From 2015 to 2019, Iceland ran what has been hailed as the “world’s largest trial” of the shorter workweek. The study looked at 2,500 employees of the Reykjavík City Council and the Icelandic national government. Government workers had their hours reduced from 40 to either 35 or 36 hours a week. And the results were notable given the current concerns about employee well-being: Perceived stress and burnout fell while well-being improved. Productivity stayed level or even improved across the many teams that participated.

Andrew Barnes didn’t make the shorter week a fixture at Perpetual Guardian until he had run a two-month trial in early 2018 that was tracked by two researchers. One of those researchers, Jarrod Haar, a human resources management professor at Auckland University of Technology, reported no drop-off in productivity and an increase from 54% to 78% in employees who said they were managing work-life balance well. 

The United Kingdom will start a six-month trial with the shorter workweek in June, and 30 companies have already raised their hand to participate. Researchers from Oxford, Cambridge, and Boston College will look at the impact of a 32-hour workweek on productivity and well-being as well as gender equity and the environment. (The potential environmental benefits range from reduced paper and electrical usage to fewer commuters on the roads.) Spain launched a three-year, US$60 million trial in September 2021; Scotland began an experiment with it in January 2022.

But you don’t have to have a national government behind you to see how it might work for your company. Unilever is trying it out in New Zealand, Shopify in Canada, and Panasonic all over the world. Other companies — including Bolt, Shake Shack, and Kickstarter in the United States, Software Delsol in Spain, CIB Group in Germany, Atom Bank in the United Kingdom, and Panasonic in Japan — have committed to the shorter week at full salaries.

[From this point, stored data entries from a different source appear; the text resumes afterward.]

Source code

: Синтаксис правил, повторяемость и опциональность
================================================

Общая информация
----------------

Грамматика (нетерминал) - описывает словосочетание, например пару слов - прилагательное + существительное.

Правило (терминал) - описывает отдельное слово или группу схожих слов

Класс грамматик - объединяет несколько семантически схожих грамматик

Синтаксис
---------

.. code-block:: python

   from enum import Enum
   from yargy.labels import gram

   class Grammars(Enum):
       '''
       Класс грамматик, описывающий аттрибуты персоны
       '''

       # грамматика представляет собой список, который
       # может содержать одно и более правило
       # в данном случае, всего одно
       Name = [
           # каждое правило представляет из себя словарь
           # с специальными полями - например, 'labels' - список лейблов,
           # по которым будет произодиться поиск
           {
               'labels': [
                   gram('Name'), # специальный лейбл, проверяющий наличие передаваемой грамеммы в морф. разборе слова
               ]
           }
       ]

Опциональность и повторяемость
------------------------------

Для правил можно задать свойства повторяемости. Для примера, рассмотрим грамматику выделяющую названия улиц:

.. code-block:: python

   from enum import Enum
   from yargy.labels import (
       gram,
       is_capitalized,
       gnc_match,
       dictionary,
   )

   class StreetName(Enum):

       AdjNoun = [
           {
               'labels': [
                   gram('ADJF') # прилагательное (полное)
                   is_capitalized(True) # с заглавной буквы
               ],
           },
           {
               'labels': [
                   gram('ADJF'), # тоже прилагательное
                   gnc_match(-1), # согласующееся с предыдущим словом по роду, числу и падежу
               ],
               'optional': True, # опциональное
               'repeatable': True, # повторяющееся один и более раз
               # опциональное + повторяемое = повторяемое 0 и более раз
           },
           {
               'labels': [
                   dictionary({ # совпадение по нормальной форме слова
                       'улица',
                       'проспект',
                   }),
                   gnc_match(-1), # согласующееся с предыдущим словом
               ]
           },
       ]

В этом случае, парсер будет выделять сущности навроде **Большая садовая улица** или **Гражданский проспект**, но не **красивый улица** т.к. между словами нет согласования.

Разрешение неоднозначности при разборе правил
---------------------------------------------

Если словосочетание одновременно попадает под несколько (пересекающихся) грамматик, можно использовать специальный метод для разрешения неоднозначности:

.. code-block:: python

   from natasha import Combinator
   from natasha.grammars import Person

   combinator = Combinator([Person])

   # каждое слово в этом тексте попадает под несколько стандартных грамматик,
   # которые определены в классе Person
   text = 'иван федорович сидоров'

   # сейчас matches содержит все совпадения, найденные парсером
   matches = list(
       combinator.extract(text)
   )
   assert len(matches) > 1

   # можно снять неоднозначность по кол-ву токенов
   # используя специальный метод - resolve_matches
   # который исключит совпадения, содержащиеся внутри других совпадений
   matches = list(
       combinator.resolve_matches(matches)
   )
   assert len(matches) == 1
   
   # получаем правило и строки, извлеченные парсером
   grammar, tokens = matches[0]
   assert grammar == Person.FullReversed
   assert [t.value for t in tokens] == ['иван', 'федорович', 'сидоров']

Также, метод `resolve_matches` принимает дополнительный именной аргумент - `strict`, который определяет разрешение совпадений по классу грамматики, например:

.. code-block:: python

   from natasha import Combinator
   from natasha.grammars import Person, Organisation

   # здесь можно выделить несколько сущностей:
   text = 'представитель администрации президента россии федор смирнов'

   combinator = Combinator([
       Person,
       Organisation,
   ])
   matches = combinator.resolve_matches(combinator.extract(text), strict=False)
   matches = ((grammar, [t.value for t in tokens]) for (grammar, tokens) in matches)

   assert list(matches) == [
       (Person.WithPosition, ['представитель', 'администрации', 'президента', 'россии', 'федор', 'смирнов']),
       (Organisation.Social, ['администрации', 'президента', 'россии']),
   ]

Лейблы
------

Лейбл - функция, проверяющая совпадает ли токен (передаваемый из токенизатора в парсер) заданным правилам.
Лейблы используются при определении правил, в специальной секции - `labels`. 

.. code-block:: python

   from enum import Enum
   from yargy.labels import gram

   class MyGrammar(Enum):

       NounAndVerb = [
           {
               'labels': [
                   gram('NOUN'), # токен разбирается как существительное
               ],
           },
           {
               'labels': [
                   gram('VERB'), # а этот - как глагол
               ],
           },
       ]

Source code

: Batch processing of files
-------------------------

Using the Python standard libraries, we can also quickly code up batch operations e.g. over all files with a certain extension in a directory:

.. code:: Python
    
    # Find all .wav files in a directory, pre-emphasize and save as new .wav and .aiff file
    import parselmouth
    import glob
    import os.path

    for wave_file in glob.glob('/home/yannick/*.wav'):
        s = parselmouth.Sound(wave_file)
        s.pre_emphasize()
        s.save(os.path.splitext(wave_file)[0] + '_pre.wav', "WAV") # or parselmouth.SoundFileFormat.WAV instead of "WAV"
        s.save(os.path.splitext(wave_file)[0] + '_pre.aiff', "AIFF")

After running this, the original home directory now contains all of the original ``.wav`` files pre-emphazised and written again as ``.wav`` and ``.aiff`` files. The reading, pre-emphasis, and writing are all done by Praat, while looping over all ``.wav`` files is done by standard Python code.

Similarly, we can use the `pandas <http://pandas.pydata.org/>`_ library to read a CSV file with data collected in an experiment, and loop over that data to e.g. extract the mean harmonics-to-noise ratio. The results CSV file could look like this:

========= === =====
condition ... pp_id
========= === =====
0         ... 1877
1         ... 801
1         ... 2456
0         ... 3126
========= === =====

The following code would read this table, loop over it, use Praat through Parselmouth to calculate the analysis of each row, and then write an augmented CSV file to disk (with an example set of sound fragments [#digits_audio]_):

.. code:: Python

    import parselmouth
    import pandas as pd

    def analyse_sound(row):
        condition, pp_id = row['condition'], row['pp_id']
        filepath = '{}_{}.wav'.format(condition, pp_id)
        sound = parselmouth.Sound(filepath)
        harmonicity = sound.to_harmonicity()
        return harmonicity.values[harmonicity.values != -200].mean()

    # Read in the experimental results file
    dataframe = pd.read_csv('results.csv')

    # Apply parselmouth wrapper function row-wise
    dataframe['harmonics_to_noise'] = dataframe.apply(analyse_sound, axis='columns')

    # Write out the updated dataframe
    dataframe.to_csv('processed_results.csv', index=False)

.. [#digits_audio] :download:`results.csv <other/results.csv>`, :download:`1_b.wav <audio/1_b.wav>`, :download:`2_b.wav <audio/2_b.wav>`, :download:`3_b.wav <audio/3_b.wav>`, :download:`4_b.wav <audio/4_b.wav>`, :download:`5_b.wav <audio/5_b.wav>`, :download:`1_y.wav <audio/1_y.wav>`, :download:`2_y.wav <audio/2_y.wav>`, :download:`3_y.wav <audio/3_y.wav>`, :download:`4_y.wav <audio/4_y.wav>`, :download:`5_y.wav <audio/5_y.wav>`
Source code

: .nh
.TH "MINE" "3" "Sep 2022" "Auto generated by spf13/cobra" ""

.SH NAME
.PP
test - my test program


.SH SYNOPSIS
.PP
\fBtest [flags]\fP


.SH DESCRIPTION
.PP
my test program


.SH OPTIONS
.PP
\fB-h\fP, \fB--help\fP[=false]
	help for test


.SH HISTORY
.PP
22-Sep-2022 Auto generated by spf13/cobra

A shorter workweek forces companies to rethink the number and length of meetings

The early experiments with the four-day workweek have driven organizations to look closely at how employees spend time. Andrew Barnes originally experimented with the shorter workweek after reading a report that the average worker spends less than three hours of their workday productively. His team at Perpetual Guardian found they saved time by automating formerly manual processes and by including agendas for every meeting. 

But the biggest time savings at Perpetual Guardian — and seemingly every other company or country that has rolled out a shorter workweek — came from cutting the number of meetings and reducing the lengths of the remaining ones. At Perpetual Guardian, employees cut standing one-hour meetings to 30 minutes, with no perceived loss of value or output.

“They worked out where they were wasting time and worked smarter, not harder,” Jarrod Haar said. When Microsoft Japan experimented with a four-day workweek in 2019, they found an extraordinary 40% boost in productivity, in part from rethinking the number and length of meetings.

There is an adage called Parkinson’s law that says, “Work expands so as to fill the time available for its completion.” So, maybe the greatest efficiency hack is simply to reduce the workday or the workweek.

“[T]he four-day week is already here for most companies,” says Alex Soojung-Kim Pang, author of Shorter, a book about the shorter workweek. “It’s buried under a whole bunch of rubble of outmoded practices and bad meetings. Once you clear that stuff away, then it turns out the four-day week is well within your grasp.”